On 1 August 2018, a sub-committee of the responsible board raised concerns over cost overruns for the project and its affordability. By December 2018, this had become a more public issue. By February 2019, the estimated project cost had increased from €650 million to at least €1.7 billion. In January 2019, the Oireachtas began to speak of hearings into the cost overruns. Later in the month, the Public Accounts Committee was informed that the final cost could be over €2 billion. On 19 February 2019, Minister for Health Simon Harris claimed that the only scandal in relation to the project would have been to cancel it. As of February 2019, an independent review of the procurement process was being carried out by auditors PriceWaterhouseCoopers.

Construction was halted on 31 March 2020 due to COVID-19 pandemic restrictions. While restrictions on construction were lifted in May, as of July 2020 work had not yet restarted due to disputes between the prime contractor and hospital board about the costs of the work stoppage.

In November 2022, Taoiseach Micheál Martin planted the first tree in the hospital's garden, and announced that, with the completion of the façade, the hospital was 80% completed.

The Chief Officer of the NPHDB, David Gunning, reported in July 2023 to the Oireachtas Committee on Health that the costs of merely building the hospital, excluding the costs of commissioning it for use, were now expected to approach €2.2 billion due to further overruns. Only 27 of the 3,000 rooms had been completed, and the expected building completion date had been revised to May 2024. By October 2023, that date had been revised again to late October 2024, and it was emphasised that the last date of the building phase would be the first date of an "operational commissioning phase", so the hospital would not actually open before April 2025. The government confirmed in February 2024 that the total sanctioned budget had now reached €2.24 billion, and that this would now be the "maximum allocation", with no further funding to be put towards the project. By May 2024, the date for "substantial completion" of building had been revised to February 2025, with a further six months before becoming operational. By October 2024, the completion date had again been revised to June 2025. By May 2025, it had slipped further to at least September of that year, with the Irish Times reporting that the subsequent commissioning phase may have to be postponed, due to the risks of undertaking it during the busy winter period.
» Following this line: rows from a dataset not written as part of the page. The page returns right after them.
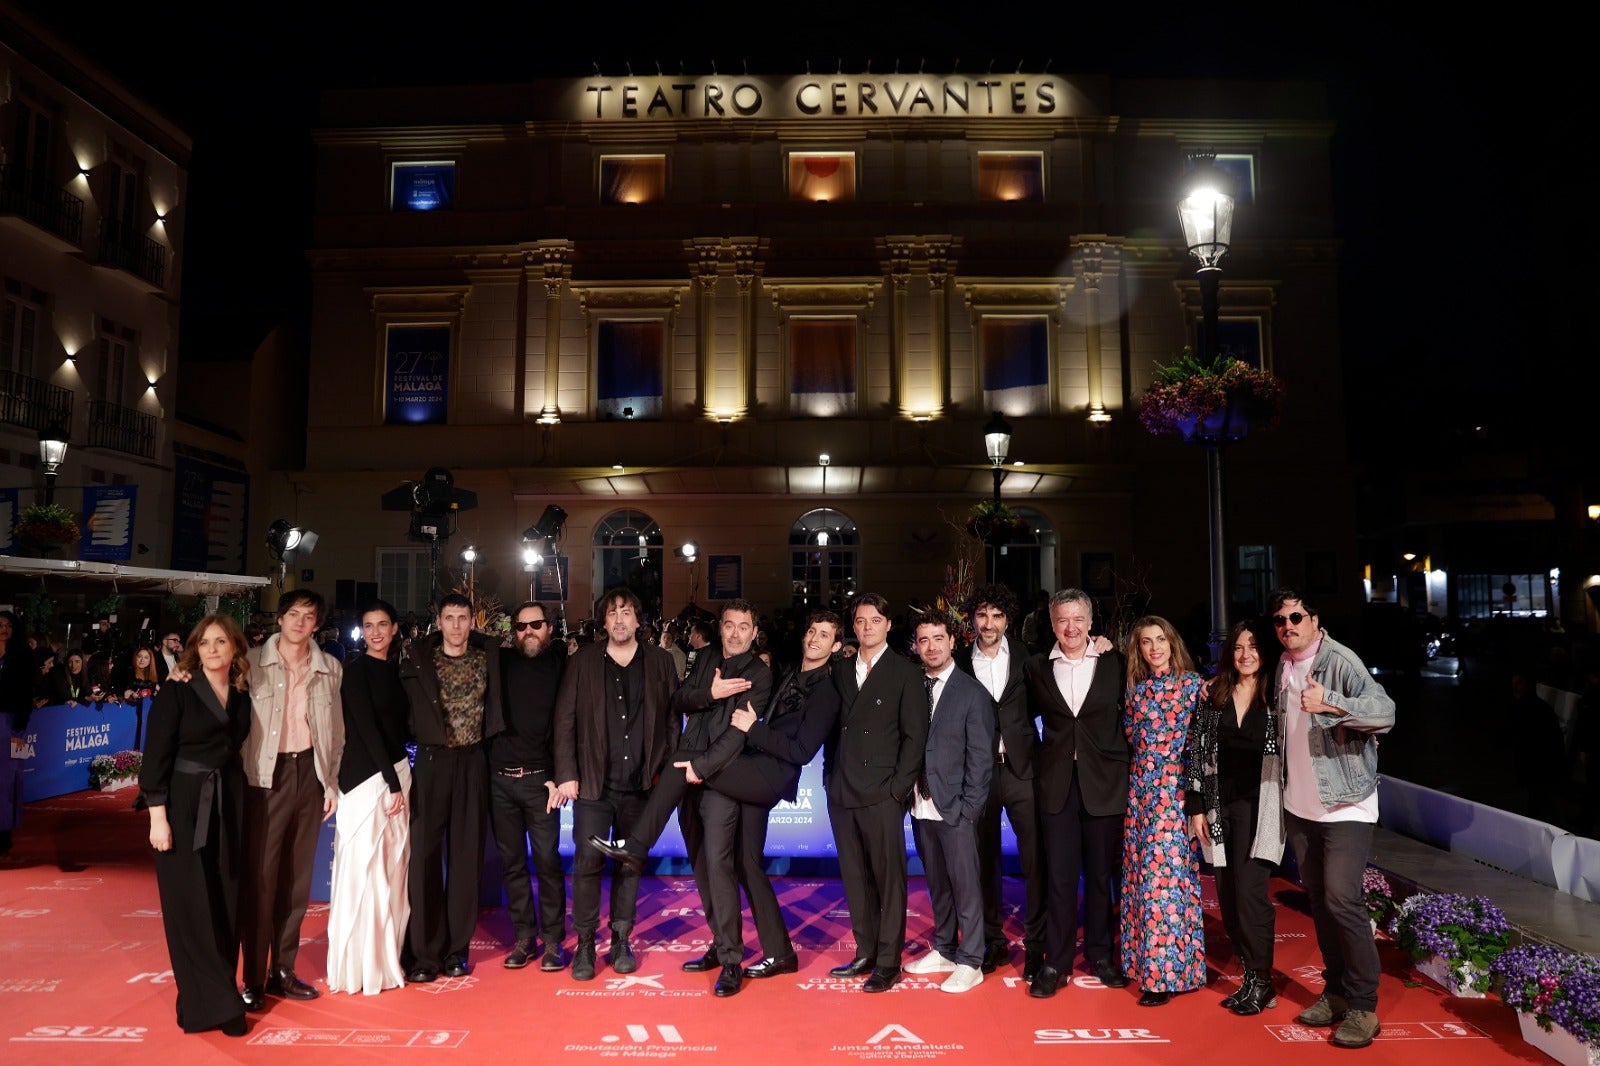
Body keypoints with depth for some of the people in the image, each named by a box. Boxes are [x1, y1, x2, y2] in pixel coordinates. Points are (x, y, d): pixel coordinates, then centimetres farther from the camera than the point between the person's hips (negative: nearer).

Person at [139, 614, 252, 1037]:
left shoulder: (242, 696, 7)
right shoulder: (176, 692, -7)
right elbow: (156, 754, -9)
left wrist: (235, 794, 5)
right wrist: (158, 815, -14)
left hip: (228, 804, 5)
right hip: (184, 804, -4)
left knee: (226, 901, 8)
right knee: (191, 904, 0)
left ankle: (215, 993, 20)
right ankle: (213, 1003, 9)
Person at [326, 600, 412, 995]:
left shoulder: (393, 670, 12)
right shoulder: (356, 669, -8)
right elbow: (367, 728, -13)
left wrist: (399, 781, 2)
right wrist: (392, 784, -14)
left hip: (396, 772, 7)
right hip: (366, 775, -7)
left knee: (392, 868, 11)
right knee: (364, 868, -3)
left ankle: (386, 958, 21)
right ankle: (360, 964, 7)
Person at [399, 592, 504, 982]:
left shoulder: (487, 655, 4)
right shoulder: (418, 659, 0)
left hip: (472, 763, 1)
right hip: (432, 762, -1)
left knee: (466, 857, 6)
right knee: (424, 855, -1)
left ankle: (457, 950, 16)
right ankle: (425, 953, 9)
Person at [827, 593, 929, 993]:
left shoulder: (906, 673, -1)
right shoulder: (840, 670, 12)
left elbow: (914, 736, -4)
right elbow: (833, 728, 15)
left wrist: (898, 788, -9)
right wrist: (830, 776, 7)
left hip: (882, 795, -5)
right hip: (842, 793, 5)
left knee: (889, 879, 2)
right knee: (855, 879, 11)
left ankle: (888, 961, 12)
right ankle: (865, 953, 23)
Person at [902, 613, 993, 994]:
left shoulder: (972, 693, -6)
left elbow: (980, 758, -8)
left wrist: (969, 809, -11)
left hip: (955, 807, -4)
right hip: (922, 805, 5)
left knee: (965, 884, 3)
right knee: (937, 883, 15)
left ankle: (970, 963, 15)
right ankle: (944, 950, 29)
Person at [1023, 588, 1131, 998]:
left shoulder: (1114, 663, 0)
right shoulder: (1036, 667, 3)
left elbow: (1129, 714, 5)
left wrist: (1126, 768, 0)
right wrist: (1038, 757, 6)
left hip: (1103, 781, 0)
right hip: (1056, 781, 0)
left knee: (1101, 873, 11)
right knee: (1059, 875, 4)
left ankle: (1099, 954, 27)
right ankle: (1055, 961, 15)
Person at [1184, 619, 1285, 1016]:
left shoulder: (1277, 698, 0)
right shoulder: (1213, 697, 7)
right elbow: (1197, 752, 7)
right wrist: (1196, 807, 3)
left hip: (1258, 807, -4)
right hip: (1220, 807, 4)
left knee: (1251, 892, -6)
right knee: (1228, 897, 7)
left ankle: (1260, 983, 9)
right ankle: (1251, 975, 20)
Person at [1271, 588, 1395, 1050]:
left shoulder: (1340, 661, -16)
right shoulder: (1284, 665, 8)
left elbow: (1385, 712, -31)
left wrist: (1330, 702, -44)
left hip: (1345, 804, -7)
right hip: (1300, 804, 7)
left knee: (1342, 900, -12)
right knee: (1318, 899, 12)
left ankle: (1363, 1006, 1)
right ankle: (1336, 991, 24)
The health minister, Jennifer Carroll MacNeill, stated in August 2025 that less than 15 percent of the overall number of rooms were finished to a satisfactory level. In December 2025, Carroll MacNeill expressed hope that the hospital would open to patients by Christmas 2026.

==Design==
The new hospital is planned to be seven storeys high. Including the underground car park with 1,000 spaces there is due to be about 160,000 m2 of accommodation with 6,150 rooms. The plans include 380 individual inpatient rooms, about the same number as Great Ormond Street Hospital, each with en-suite facilities and a bed for a parent or carer to sleep on. Twenty child and adolescent mental health beds are also proposed, to cater for patients with eating disorders and acute mental health problems, 93 day beds and 22 operating theatres, some with specialised facilities and a hospital school. Ronald McDonald House Charities is funding a separate building for families with 50 bedrooms.